A quick -twoway- plot shows an interesting trend but the x-axis label is non-sensical to (most) humans. Below I’ll cleanup the x-axis label by converting the unix timestamp to something Stata can use and to format the x-axis.
I read a little of an excellent post on the Stata blog about dates and times from other software, but this didn’t address unix timestamps explicitly. The approach is similar to that used with the SAS conversion as mentioned in that post but with the difference that unix timestamps are seconds since January 01, 1970. So to convert a unix timestamp to a Stata clock (%tc) formatted variable one could use something like:
* convert unix timestamp to %tc EST clonevar datetime = unixtime replace datetime = datetime*1000 + msofhours(24)*3653 - msofhours(5) format %tc datetime
The important bit is the middle line.
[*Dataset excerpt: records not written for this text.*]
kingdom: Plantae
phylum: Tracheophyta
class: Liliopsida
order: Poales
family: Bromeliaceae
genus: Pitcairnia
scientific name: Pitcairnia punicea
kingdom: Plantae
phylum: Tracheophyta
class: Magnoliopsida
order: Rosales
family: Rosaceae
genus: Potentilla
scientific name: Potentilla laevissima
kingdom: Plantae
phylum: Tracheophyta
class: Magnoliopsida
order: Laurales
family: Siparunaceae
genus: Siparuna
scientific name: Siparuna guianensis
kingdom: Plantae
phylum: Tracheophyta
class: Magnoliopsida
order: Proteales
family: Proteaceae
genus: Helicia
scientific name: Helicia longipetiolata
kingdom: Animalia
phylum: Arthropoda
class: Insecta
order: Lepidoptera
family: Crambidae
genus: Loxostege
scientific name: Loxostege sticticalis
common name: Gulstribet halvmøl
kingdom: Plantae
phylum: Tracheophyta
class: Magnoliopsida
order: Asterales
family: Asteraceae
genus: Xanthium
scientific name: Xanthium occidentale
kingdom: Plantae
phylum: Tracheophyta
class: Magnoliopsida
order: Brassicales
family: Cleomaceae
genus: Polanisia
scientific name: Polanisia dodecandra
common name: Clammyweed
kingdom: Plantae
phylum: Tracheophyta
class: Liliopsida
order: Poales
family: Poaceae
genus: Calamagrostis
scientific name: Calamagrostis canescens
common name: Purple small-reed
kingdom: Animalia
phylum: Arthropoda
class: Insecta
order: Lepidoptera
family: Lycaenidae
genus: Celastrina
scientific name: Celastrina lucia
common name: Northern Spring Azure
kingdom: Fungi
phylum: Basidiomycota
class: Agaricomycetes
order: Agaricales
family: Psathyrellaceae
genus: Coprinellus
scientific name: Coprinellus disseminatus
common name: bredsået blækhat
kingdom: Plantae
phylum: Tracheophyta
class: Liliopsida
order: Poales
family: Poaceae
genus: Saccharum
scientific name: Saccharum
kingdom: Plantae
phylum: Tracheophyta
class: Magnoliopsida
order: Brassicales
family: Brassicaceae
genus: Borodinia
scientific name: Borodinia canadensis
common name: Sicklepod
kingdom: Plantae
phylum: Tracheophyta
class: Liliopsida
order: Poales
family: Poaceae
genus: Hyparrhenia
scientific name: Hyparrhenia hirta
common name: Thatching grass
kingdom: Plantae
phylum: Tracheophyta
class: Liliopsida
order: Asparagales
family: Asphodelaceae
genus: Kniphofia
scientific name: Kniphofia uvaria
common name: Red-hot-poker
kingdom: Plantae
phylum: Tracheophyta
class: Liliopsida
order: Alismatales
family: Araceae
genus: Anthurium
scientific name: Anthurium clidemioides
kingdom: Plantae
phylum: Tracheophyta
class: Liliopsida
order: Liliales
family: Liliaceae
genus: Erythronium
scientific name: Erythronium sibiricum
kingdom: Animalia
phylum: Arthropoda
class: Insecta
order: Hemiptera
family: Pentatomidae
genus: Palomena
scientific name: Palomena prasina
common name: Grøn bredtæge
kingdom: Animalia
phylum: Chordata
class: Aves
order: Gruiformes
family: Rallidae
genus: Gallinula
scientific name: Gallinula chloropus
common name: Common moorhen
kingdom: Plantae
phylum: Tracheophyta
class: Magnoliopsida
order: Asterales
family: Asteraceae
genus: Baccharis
Multiplying datetime by 1000, accounts for Stata’s measurement of time in milliseconds, the -msofhours()- part accounts for the number of days between January 1, 1960 and January 1, 2970, and the last part subtracts five hours from the time to express it in Eastern Standard Time (EST) since it is GMT – 5:00.
This still isn’t quite what I want because now the x-axis of my graph will show the times and get really cluttered, so I create one more date variable which is formatted daily (%td) and use that in my plot below.
clonevar day = datetime replace day = dofc(day) format day %td twoway (line price day, sort xtitle("Date") ytitle("Price (USD)") title("Bitcoin (BTC) prices")), xlabel(#4, labsize(small) format(%tdMon_DD,_CCYY))
One last thing to mention, note that there is a big (or not so big depending on how specific you need to be) difference between Stata’s %tc and %tC formats. I use the first, while the second will account for leap seconds. For more details, you can read up more on the Stata blog or Stata help files on dates and times.